Le mécanisme d’une hécatombe financière  

Pendant quatre ans, BR SARL  pompeusement baptisée   « Bâtisseur de Richesse » a siphonné l’épargne des Gabonais avant de fermer brutalement ses portes en octobre 2015, invoquant de prétendus « dysfonctionnements ». En réalité, l’entreprise reposait sur un schéma pyramidal de Ponzi classique : les rendements mirifiques versés aux premiers investisseurs étaient financés par les dépôts des nouveaux entrants. L’implosion fut totale : 50 millions d’euros évaporés, plongeant des milliers de familles dans la détresse, voire la mort selon les associations de victimes.

Un combat mené par les laissés-pour-compte  

À l’avant-poste de cette bataille juridique, Emmanuel Mvé MBA, président du Mouvement Citoyen des Volontaires des Libertés (MCVL), a annoncé la victoire lors d’une convention nationale, déclenchant une salve d’applaudissements : « La Cour a jugé notre recours recevable et condamne solidairement la COBAC, l’État gabonais et le Comité National Économique et Financier. C’est la victoire du Collectif des Actionnaires et Plaignants (CAP) après dix années d’abandon ! »

Dans l’ombre de ce combat, des drames humains. Joseph Ndongo, 65 ans, comptable dans les forces de sécurité, témoigne : « Mes 40 millions de FCFA – économies de toute une vie, primes et loyers – ont disparu. BR SARL promettait le doublement des placements… Un matin, la presse a annoncé leur faillite. Tout est parti en fumée. »

Brandissant ses bordereaux de versement, l’homme hypertendu évoque des années de dépression – un calvaire partagé par des milliers d’autres victimes.

Vers une réparation enfin tangible ?

  La Cour de la CEMAC a enclenché la phase ultime : l’enrôlement des épargnants spoliés est ouvert du 23 juillet au 30 octobre 2025, en vue de l’audience finale du 10 novembre. Cette procédure ouvre la voie au remboursement des fonds perdus, majorés de dommages et intérêts, à la charge de la COBAC, du comité national financier et économique et de l’État gabonais.

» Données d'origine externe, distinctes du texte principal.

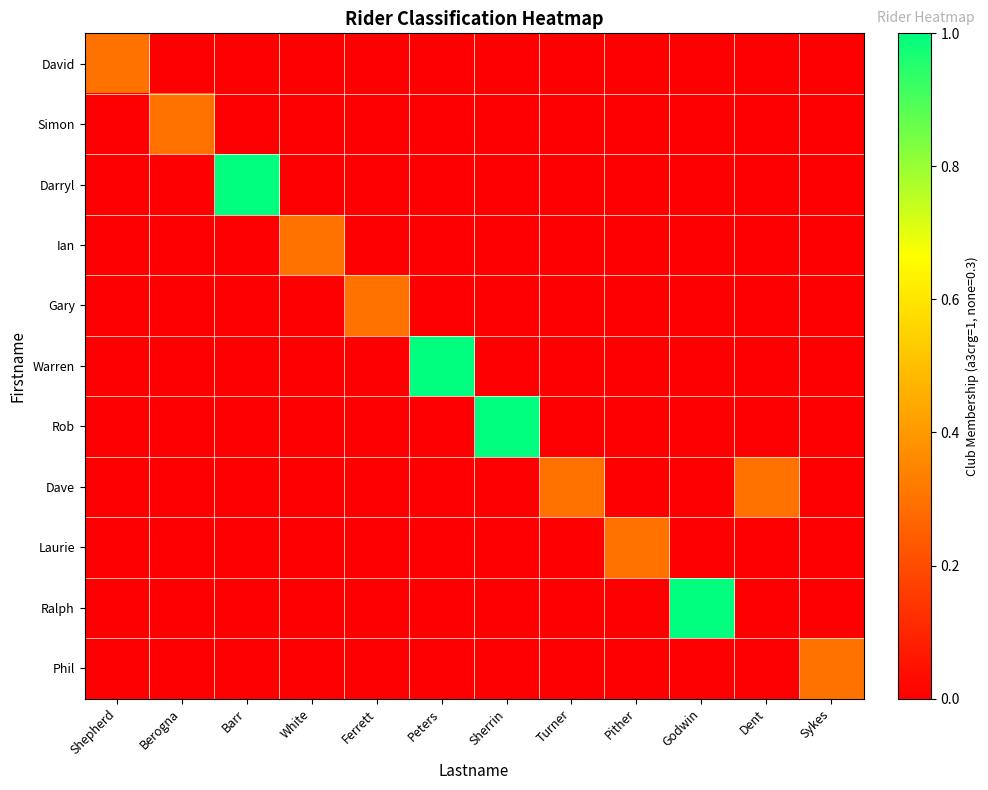

At Ferrett, list the series in order from smallest to largest.

David, Simon, Darryl, Ian, Warren, Rob, Dave, Laurie, Ralph, Phil, Gary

  Ce verdict sonne comme un désaveu cinglant pour les régulateurs financiers et l’administration gabonaise, accusés de laxisme mortifère. Si la décision de novembre 2025 confirme la condamnation, elle établira un précédent crucial en Afrique centrale : les États et institutions de contrôle pourront désormais être tenus pour co-responsables des dérives des établissements financiers fantômes. Pour les victimes, c’est l’espoir enfin  de tourner la page d’une décennie de désespoir.